Ponce de Leon named this area `Cape of Florida' when he led the first Spanish expedition to Florida in 1513. The Cape Florida lighthouse was completed in 1825 but was damaged during the Second Seminole War. The rebuilt tower, completed in 1846, remains the oldest standing structure in Miami-Dade County. The island served as a secret meeting place and port for runaway slaves and Black Seminoles waiting to rendezvous with sea captains or board dugouts for a passage to safety in the British Bahamas. Although the lighthouse was built to save lives and ships, its unflinching light brought an end to this avenue of escape. In September 2004, Cape Florida was designated a National Underground Railroad Network to Freedom Site.
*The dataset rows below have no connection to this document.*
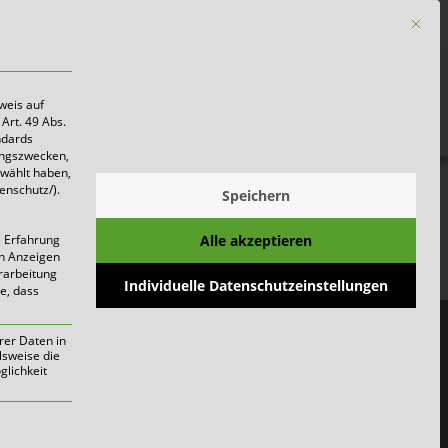
Mit die
Firmen
weis auf
Art. 49 Abs.
ndards
ungszwecken,
ewählt haben,
enschutz/).
Speichern
Alle akzeptieren
e Erfahrung
on Anzeigen
erarbeitung
Individuelle Datenschutzeinstellungen
ie, dass
rer Daten in
lsweise die
lichkeit
werden kann. Die erste Service-Gruppe i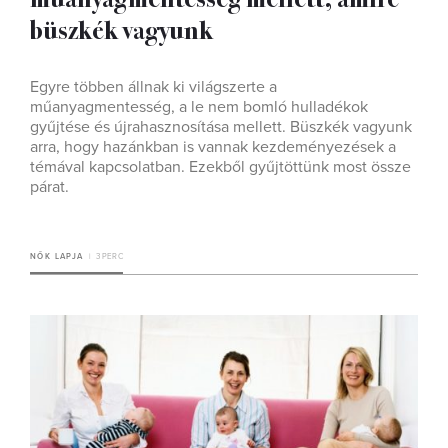
büszkék vagyunk
Egyre többen állnak ki világszerte a
műanyagmentesség, a le nem bomló hulladékok
gyűjtése és újrahasznosítása mellett. Büszkék vagyunk
arra, hogy hazánkban is vannak kezdeményezések a
témával kapcsolatban. Ezekből gyűjtöttünk most össze
párat.
NŐK LAPJA
3 PERC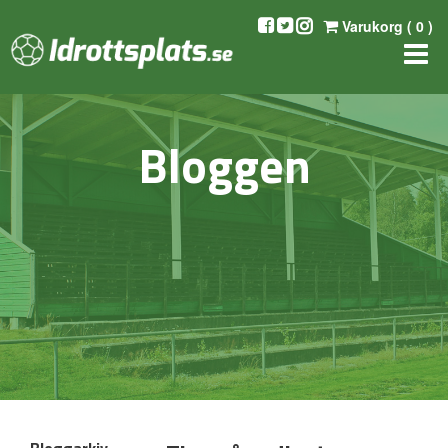
Varukorg (
0
)
Bloggen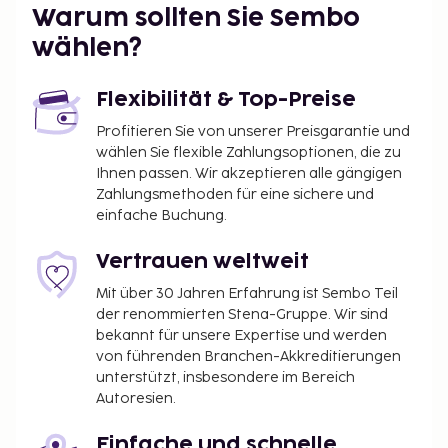
Warum sollten Sie Sembo
wählen?
Flexibilität & Top-Preise
Profitieren Sie von unserer Preisgarantie und
wählen Sie flexible Zahlungsoptionen, die zu
Ihnen passen. Wir akzeptieren alle gängigen
Zahlungsmethoden für eine sichere und
einfache Buchung.
Vertrauen weltweit
Mit über 30 Jahren Erfahrung ist Sembo Teil
der renommierten Stena-Gruppe. Wir sind
bekannt für unsere Expertise und werden
von führenden Branchen-Akkreditierungen
unterstützt, insbesondere im Bereich
Autoresien.
Einfache und schnelle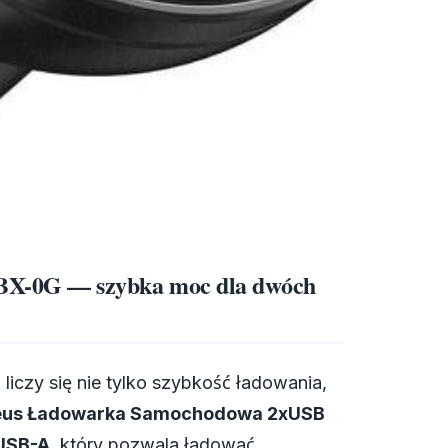
X-0G — szybka moc dla dwóch
 liczy się nie tylko szybkość ładowania,
eus Ładowarka Samochodowa 2xUSB
USB-A
, który pozwala ładować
Commodore Ralph Munroe, builder of The Barnacle in Miami, was a frequent visitor and friend to the lighthouse keepers at Cape Florida. He took this photo of the decommisioned tower, already in need of a new coat of paint, circa 1890.
The original park was simply named Cape Florida State Park. In 1971, the Florida Legislature renamed the park in honor of editor of The Miami News, Bill Baggs. Baggs, who died in 1969, was influential in bringing about the land purchase that preserved this corner of Key Biscayne for future generations to enjoy.
This view of the beach in the 1970s shows a lifeguard and stand. Australian pine trees, an exotic species, grew throughout the park - even on the sand dunes.
In 1992, Hurricane Andrew virtually destroyed the park with its 160 mile-per-hour sustained winds. Toll collectors said the ocean could be seen from the Ranger Station a mile away, with few trees standing to block the view. This view shows a beach-side restroom and the original concession located close to Beach Access #7 today.